# [Data shown]
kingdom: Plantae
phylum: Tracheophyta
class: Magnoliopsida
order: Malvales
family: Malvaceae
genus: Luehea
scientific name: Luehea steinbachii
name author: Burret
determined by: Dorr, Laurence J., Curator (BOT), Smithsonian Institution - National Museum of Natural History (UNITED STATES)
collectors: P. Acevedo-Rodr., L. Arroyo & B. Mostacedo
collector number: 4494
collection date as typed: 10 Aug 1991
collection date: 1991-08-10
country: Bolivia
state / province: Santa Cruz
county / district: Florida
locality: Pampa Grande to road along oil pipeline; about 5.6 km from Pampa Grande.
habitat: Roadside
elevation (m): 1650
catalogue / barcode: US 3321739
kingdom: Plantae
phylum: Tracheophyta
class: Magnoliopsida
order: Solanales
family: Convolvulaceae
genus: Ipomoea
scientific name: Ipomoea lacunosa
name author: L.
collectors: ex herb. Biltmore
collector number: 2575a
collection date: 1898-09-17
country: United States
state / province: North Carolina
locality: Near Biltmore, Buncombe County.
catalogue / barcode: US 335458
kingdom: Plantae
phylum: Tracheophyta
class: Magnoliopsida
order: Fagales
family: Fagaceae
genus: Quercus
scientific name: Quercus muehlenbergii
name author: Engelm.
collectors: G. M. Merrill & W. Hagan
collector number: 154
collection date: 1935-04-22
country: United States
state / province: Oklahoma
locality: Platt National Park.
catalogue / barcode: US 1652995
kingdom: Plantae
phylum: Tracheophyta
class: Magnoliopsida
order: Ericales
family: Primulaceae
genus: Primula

# [Your instructions]
Rewrite the rows from the line containing "locality: Platt National Park." up to and including the last line of the rows, renaming "catalogue" to "catalog" and leaving everything else unchanged.

# [Finished task]
locality: Platt National Park.
catalog / barcode: US 1652995
kingdom: Plantae
phylum: Tracheophyta
class: Magnoliopsida
order: Ericales
family: Primulaceae
genus: Primula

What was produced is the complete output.